This way of life was begun when Adam and Eve nibbled from the fruit of the tree of knowledge of good and evil in the Garden of Eden. Since then, people have given up a life in which God always provides for their needs, and have continued to decline His love, saying “no, thank you.”
But aren’t we doing quite well? Average life expectancy has increased. Poverty is slowly disappearing. But are people still foolish?
Yes. It’s not I who say it, but the Lord Jesus who says it’s foolish. He says that such a way of life is sad. …Because you do not know God’s love, you do not know true joy or true peace. And Jesus, out of our foolishness, sadness, and misery, offered himself on the cross so that we humans could once again live in the loving care of God.

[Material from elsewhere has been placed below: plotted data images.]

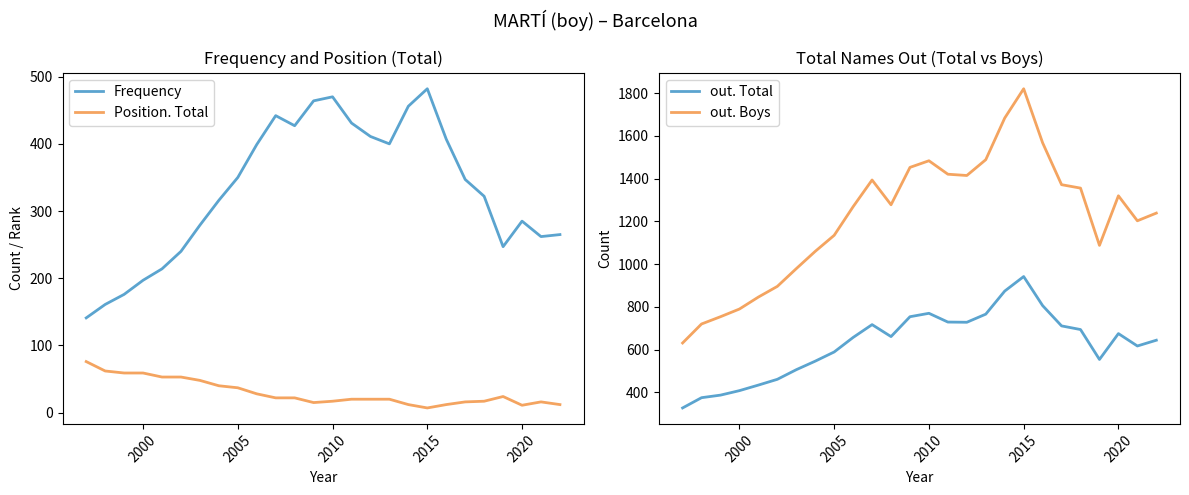

What is the minimum value shown in the chart?

7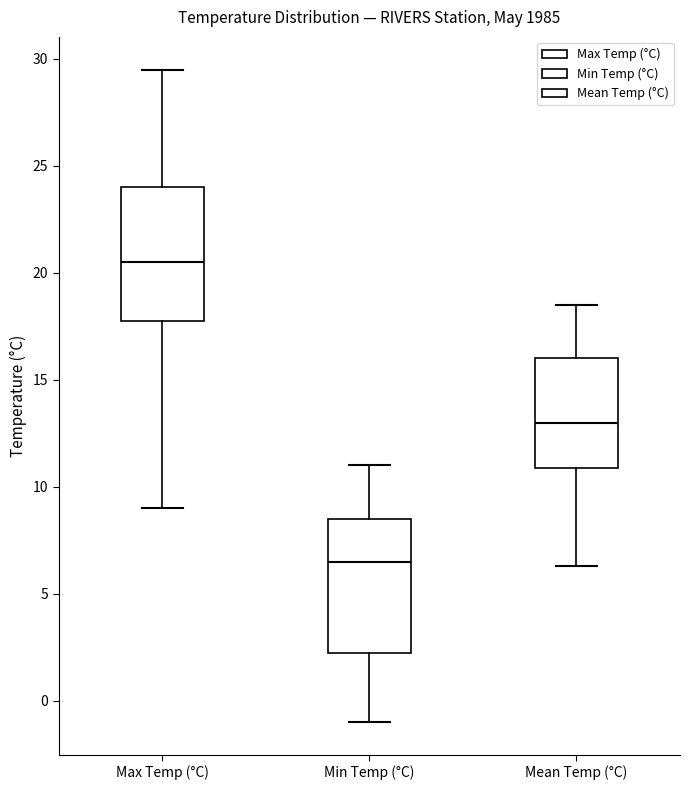

Reading left to right, transcribe this box plot: for each box, give where its median line is, the range the box spans, and where its two whiskers end, as read against the y-axis. The values are not printed on the chart, so give them approximately, as read against the axis.

Max Temp (°C): median 20.5, box 18.0 to 24.0, whiskers 9.0 to 29.5
Min Temp (°C): median 6.5, box 2.5 to 8.5, whiskers -1.0 to 11.0
Mean Temp (°C): median 13.0, box 11.0 to 16.0, whiskers 6.5 to 18.5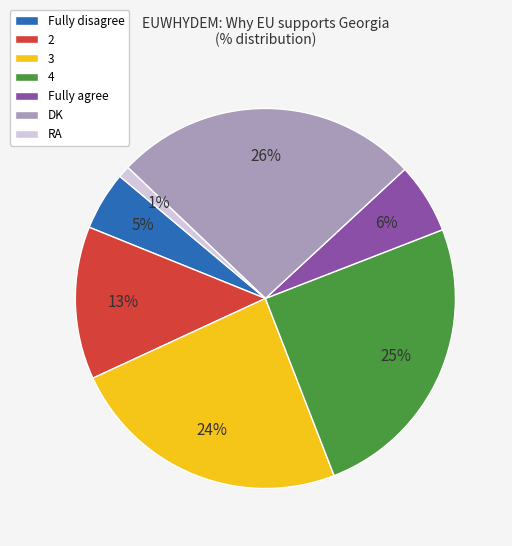

Does RA account for over 50% of the chart?

No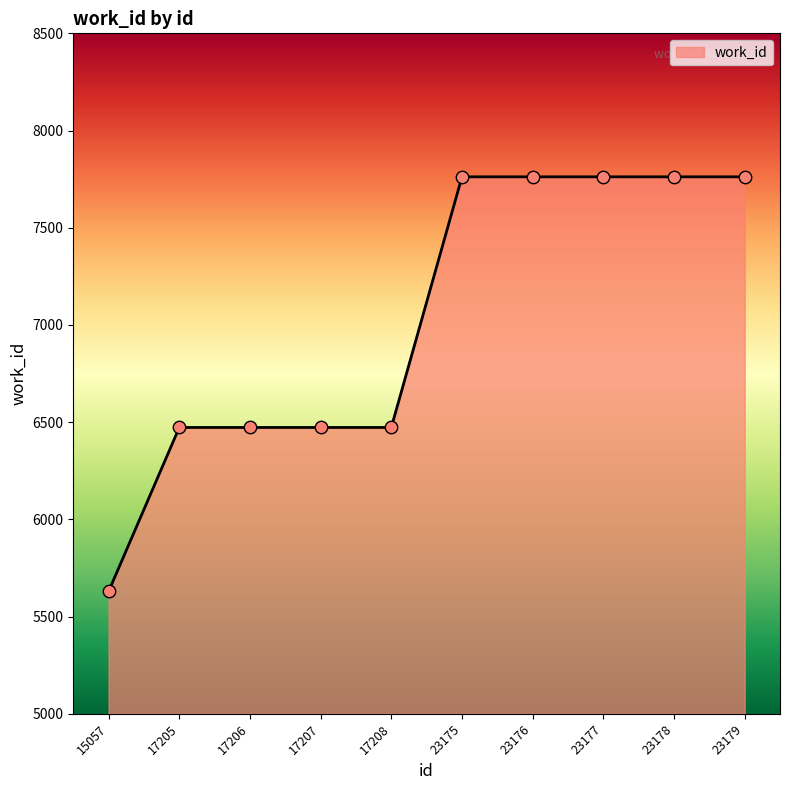

Which has a higher value, 23178 or 17207?

23178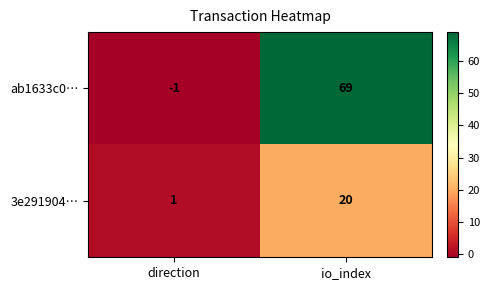

Which series has the widest spread of values?

ab1633c0…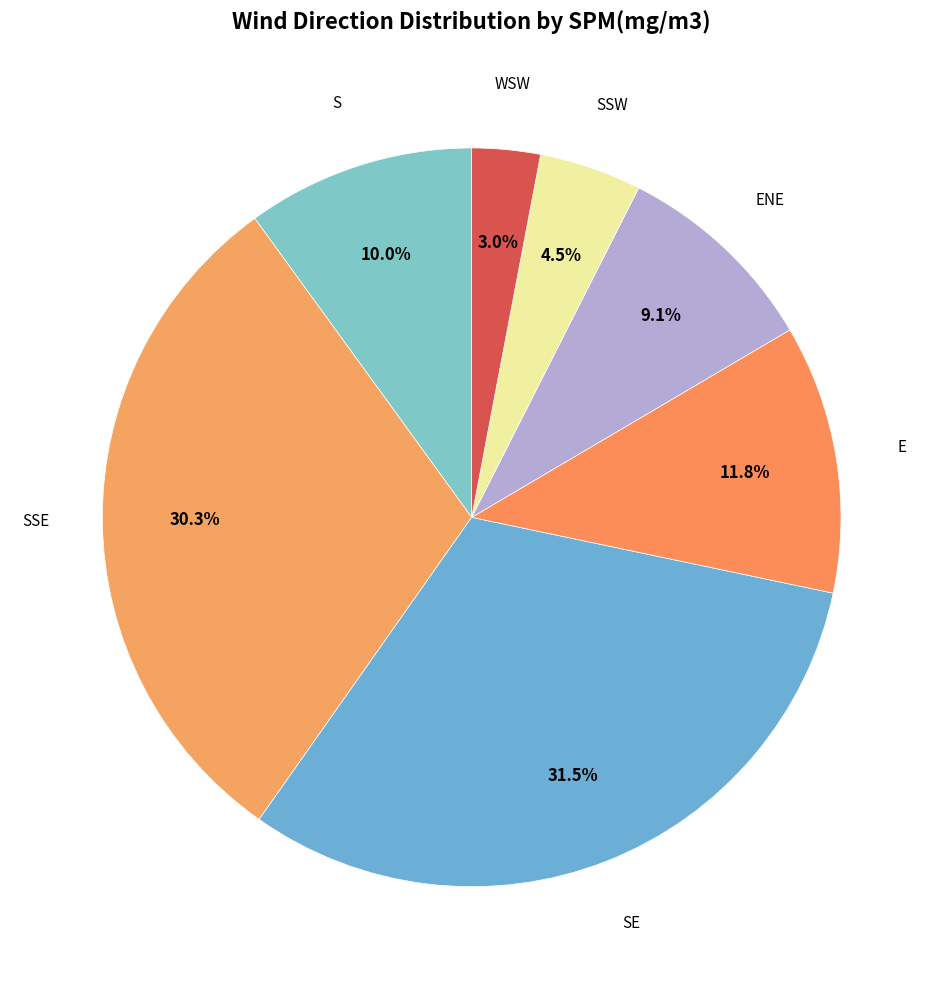

How many segments does this pie chart have?

7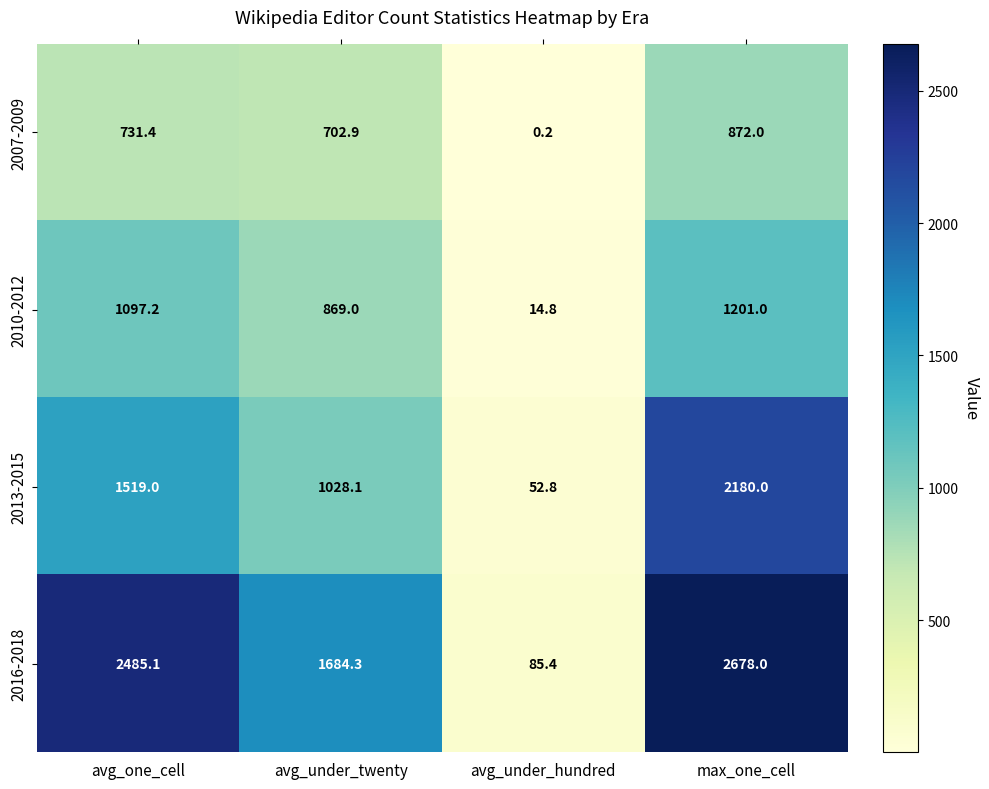

Which series has the largest total across all categories?

2016-2018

We are now gathered in the Divine Liturgy. Soon the Church will return on the wings of the Holy Spirit to that one and only place where the Lord offered himself on the cross. This is the Entrance, which commemorates Christ’s offering on the cross. As we watch over this offering, we sing, “Let us lay aside all earthly cares.” When we, the Church, cast aside all human cares and throw ourselves into God’s care, the light we receive, the warmth that surrounds us, and the taste of the Eucharist will help us realize our own foolishness, just like that of the “rich fool,” and we will begin anew, holding tightly in our hearts our trust in God the Most Holy Trinity.